Refining and Blending Challenges with Shale Oil

by , | Nov 5, 2013 | Downstream Hydrocarbons, Industry

Jim Cahill

Jim Cahill

Chief Blogger, Social Marketing Leader

At the recent American Fuel & Petrochemical Manufacturers (AFPM) 2013 Q&A and Technology Forum, Emerson’s Tim Olsen had an article in the conference daily publication. You may recall Tim from earlier posts and as the past Chair for the AIChE Fuels and Petrochemicals Division.

The article, New challenges with shale oil refining and crude blending, explored impacts of the growing North American shale oil (light tight oil) and gas production on downstream operations.

Tim opens noting the refining challenge:

…these typically lighter crude oils don’t come without some processing challenges. For starters, because they are lighter, they need to be blended with other crudes to get the right balance for best utilization of existing process units.

Without consistent blends, the operators must constantly adjust the crude unit operations. Without any blending:

…the greater percentage of lighter components can bottleneck the crude overhead and naphtha processing units, with limited production of other fuel products like diesel and jet fuel.

When two different crude sources with varying properties are blended, it:

…can introduce unknown issues with crude incompatibilities. When crudes are incompatible, accelerated fouling occurs in the crude unit heat exchanger train due to a rapid increase in asphaltene precipitation.
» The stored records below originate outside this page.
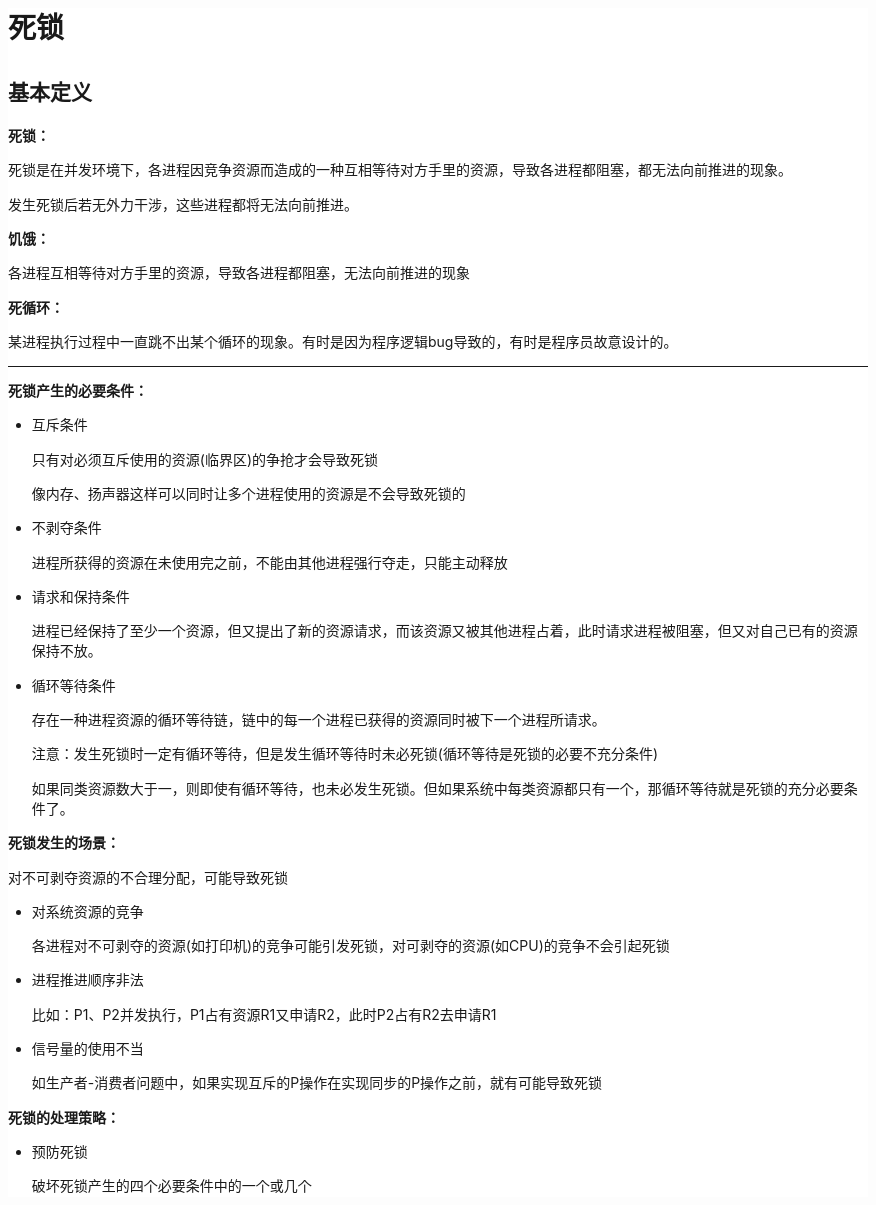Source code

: # 死锁
## 基本定义
**死锁：**

死锁是在并发环境下，各进程因竞争资源而造成的一种互相等待对方手里的资源，导致各进程都阻塞，都无法向前推进的现象。

发生死锁后若无外力干涉，这些进程都将无法向前推进。

**饥饿：**

各进程互相等待对方手里的资源，导致各进程都阻塞，无法向前推进的现象

**死循环：**

某进程执行过程中一直跳不出某个循环的现象。有时是因为程序逻辑bug导致的，有时是程序员故意设计的。
***
**死锁产生的必要条件：**
- 互斥条件

    只有对必须互斥使用的资源(临界区)的争抢才会导致死锁

    像内存、扬声器这样可以同时让多个进程使用的资源是不会导致死锁的

- 不剥夺条件

    进程所获得的资源在未使用完之前，不能由其他进程强行夺走，只能主动释放

- 请求和保持条件

    进程已经保持了至少一个资源，但又提出了新的资源请求，而该资源又被其他进程占着，此时请求进程被阻塞，但又对自己已有的资源保持不放。

- 循环等待条件

    存在一种进程资源的循环等待链，链中的每一个进程已获得的资源同时被下一个进程所请求。

    注意：发生死锁时一定有循环等待，但是发生循环等待时未必死锁(循环等待是死锁的必要不充分条件)

    如果同类资源数大于一，则即使有循环等待，也未必发生死锁。但如果系统中每类资源都只有一个，那循环等待就是死锁的充分必要条件了。

**死锁发生的场景：**

对不可剥夺资源的不合理分配，可能导致死锁

- 对系统资源的竞争

    各进程对不可剥夺的资源(如打印机)的竞争可能引发死锁，对可剥夺的资源(如CPU)的竞争不会引起死锁

- 进程推进顺序非法

    比如：P1、P2并发执行，P1占有资源R1又申请R2，此时P2占有R2去申请R1

- 信号量的使用不当

    如生产者-消费者问题中，如果实现互斥的P操作在实现同步的P操作之前，就有可能导致死锁

**死锁的处理策略：**
- 预防死锁

    破坏死锁产生的四个必要条件中的一个或几个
Accelerated fouling can lead to additional energy costs with the crude unit fired heater, limiting throughput when the fired heater becomes duty limited, or causing an earlier shutdown for exchanger cleaning.

To address some of these challenges, some refiners are:

…adding temperature measurements around all the crude unit heat exchanger bundles that were not included in the original process design, and using software applications to monitor heat exchanger fouling to gain a better understanding of accelerated fouling due to crude incompatibilities, and to identify which tube bundles require cleaning.

Crude-Unit-Heat-ExchangerAdding measurements after the fact can be a steep installation challenge. Tim notes how wireless instrumentation can help, such as adding to the crude unit’s heat exchange train:

…wireless temperature and differential pressure measurements for online process conditions… and monitor the condition or “health” of process equipment, not just heat exchangers but also process pumps, control valves, and other assets.

Tim explains that refiners must balance the cleaning costs of the heat exchange bundle versus the additional energy required for the heat transfer process as the tubes foul. With block and bypass valves, cleaning can be done without shutting the unit down, but throughput is reduced. An automated monitoring strategy can optimize availability and maintenance costs:

Online indication of asset health provides advanced warning and allows enough time for spare equipment to be safely brought online, eliminating process upsets, off-spec product and safety incidents that result from an unexpected trip. Advanced warning arms maintenance staff with the information they need to determine when servicing is necessary to prevent a failure, even on assets that do not have spares.

Tim concludes noting that online measurements, automated analysis, and automated alerts help reduce the risks associated with manual monitoring and provide earlier identification of abnormal situations.